▶ **Exercise instructions**:
• 1. Answer these questions using the PostgreSQL index article:
(a) After the bulk insert of 500K rows, how many rows does the table have?
(b) Below roughly how many rows is a table small enough that a sequential scan is often faster than index lookups?
(c) According to the article, what does a new database have after a pg_dump/pg_restore migration in which ANALYZE was forgotten?
• 2. Transcribe the PostgreSQL index article from "-- Query is" to "((status)::text = 'pending'::text)".

▶ **Passage provided**:
Fix: PostgreSQL Index Not Being Used — Query Planner Ignores Index

Q: How do I fix "PostgreSQL Index Not Being Used — Query Planner Ignores Index"?

How to fix PostgreSQL indexes not being used — EXPLAIN ANALYZE output, function on indexed column, type mismatches, statistics staleness, partial indexes, and query planner costs.

The Problem

A PostgreSQL query is slow despite having an index on the relevant column:

-- Index exists
CREATE INDEX idx_orders_status ON orders(status);

-- Query is still doing a sequential scan
EXPLAIN ANALYZE
SELECT * FROM orders WHERE status = 'pending';

-- Output shows:
-- Seq Scan on orders  (cost=0.00..15420.00 rows=50 width=200)
--                     (actual time=0.012..89.432 rows=50 loops=1)
-- Filter: ((status)::text = 'pending'::text)

Or an index exists but EXPLAIN shows a different index being chosen:

-- Index on (user_id, created_at) exists
-- Query filters on user_id but still does a sequence scan
SELECT * FROM events WHERE user_id = 42 ORDER BY created_at DESC LIMIT 10;

Or an index was working but stopped being used after a data load:

-- After bulk insert of 500K rows, queries stopped using the index
-- Table now has 2M rows but planner still uses old statistics

In an incident, this manifests as p99 query latency spiking after a table crosses a statistics threshold, with every API endpoint depending on that table slowing in unison. Connection pools saturate, downstream services time out, and the on-call rotation gets paged for “the database is slow” without a clear culprit until someone runs EXPLAIN ANALYZE.

Why This Happens

PostgreSQL’s query planner uses cost-based optimization. It estimates the cost of every available plan and chooses the cheapest. An index isn’t always cheaper — the planner may legitimately prefer a sequential scan. But sometimes its estimate is wrong:

Low selectivity — if status = 'pending' matches 40% of rows, a sequential scan is often cheaper than random index lookups. The planner is usually right to skip the index.
Function applied to the indexed column — WHERE LOWER(email) = '[email protected]' can’t use an index on email. The index stores the original values, not the function’s output.
Type mismatch — WHERE user_id = '42' (string literal) doesn’t use an index on integer user_id in some cases. PostgreSQL must cast one side.
Stale statistics — after bulk inserts or deletes, pg_statistic may not reflect the new data distribution. ANALYZE updates statistics.
Small table — for tables with fewer than ~1000 rows, a sequential scan is often faster than index lookups. The planner correctly ignores the index.
High fill factor / bloat — index bloat from many updates makes the index larger and more expensive to scan.

There is also a class of “phantom” index-not-used incidents driven by infrastructure changes. After a failover to a read replica, statistics may not have been propagated. After a pg_dump/pg_restore migration, ANALYZE was forgotten and the new database has zero statistics — so every query plans against default assumptions until autovacuum catches up.

▶ **Data extracts**:
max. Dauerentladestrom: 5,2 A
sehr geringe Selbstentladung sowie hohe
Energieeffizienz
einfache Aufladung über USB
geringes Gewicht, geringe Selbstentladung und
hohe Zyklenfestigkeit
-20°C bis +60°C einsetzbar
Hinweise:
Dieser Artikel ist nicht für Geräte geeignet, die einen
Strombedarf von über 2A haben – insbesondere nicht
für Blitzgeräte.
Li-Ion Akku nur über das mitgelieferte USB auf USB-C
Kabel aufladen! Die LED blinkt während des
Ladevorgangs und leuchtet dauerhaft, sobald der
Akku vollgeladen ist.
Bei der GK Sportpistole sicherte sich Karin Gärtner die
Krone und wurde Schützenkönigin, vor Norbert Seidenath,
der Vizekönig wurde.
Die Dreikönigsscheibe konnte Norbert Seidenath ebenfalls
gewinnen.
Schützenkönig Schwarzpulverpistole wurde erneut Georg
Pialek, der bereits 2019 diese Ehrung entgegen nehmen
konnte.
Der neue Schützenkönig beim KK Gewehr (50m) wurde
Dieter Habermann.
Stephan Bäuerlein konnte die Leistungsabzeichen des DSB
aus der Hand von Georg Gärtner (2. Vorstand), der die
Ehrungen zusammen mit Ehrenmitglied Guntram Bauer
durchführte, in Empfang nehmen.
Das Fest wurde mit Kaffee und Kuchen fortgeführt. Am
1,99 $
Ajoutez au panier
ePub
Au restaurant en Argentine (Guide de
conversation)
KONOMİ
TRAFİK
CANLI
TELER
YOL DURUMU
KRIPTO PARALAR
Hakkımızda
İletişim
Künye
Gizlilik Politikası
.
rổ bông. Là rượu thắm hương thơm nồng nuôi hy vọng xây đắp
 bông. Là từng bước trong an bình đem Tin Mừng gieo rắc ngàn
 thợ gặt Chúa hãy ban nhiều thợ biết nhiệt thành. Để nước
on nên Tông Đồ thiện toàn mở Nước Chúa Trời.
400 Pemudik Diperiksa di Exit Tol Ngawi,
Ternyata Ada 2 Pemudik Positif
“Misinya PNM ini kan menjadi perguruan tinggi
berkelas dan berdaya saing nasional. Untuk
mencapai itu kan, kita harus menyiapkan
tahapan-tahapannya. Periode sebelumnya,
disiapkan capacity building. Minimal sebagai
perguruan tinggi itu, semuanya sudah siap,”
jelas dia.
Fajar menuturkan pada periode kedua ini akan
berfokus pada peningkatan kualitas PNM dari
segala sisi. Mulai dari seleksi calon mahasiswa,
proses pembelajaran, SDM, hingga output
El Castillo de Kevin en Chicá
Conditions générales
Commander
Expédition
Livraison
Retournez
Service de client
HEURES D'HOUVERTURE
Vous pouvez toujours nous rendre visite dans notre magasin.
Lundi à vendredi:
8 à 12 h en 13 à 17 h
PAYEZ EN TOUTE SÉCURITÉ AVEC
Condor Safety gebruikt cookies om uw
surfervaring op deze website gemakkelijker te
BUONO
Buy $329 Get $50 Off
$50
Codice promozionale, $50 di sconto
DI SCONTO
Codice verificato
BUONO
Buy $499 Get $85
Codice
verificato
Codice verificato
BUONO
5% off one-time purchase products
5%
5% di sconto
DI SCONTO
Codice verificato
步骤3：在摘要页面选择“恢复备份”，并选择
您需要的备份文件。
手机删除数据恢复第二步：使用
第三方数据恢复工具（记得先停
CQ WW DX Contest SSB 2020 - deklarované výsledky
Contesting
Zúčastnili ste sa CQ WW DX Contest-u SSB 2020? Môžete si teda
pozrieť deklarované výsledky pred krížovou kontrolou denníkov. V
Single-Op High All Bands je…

▶ **Responses for each task**:
• 1.
(a) 2M rows.
(b) About 1000 rows.
(c) Zero statistics.

• 2.
-- Query is still doing a sequential scan
EXPLAIN ANALYZE
SELECT * FROM orders WHERE status = 'pending';

-- Output shows:
-- Seq Scan on orders  (cost=0.00..15420.00 rows=50 width=200)
--                     (actual time=0.012..89.432 rows=50 loops=1)
-- Filter: ((status)::text = 'pending'::text)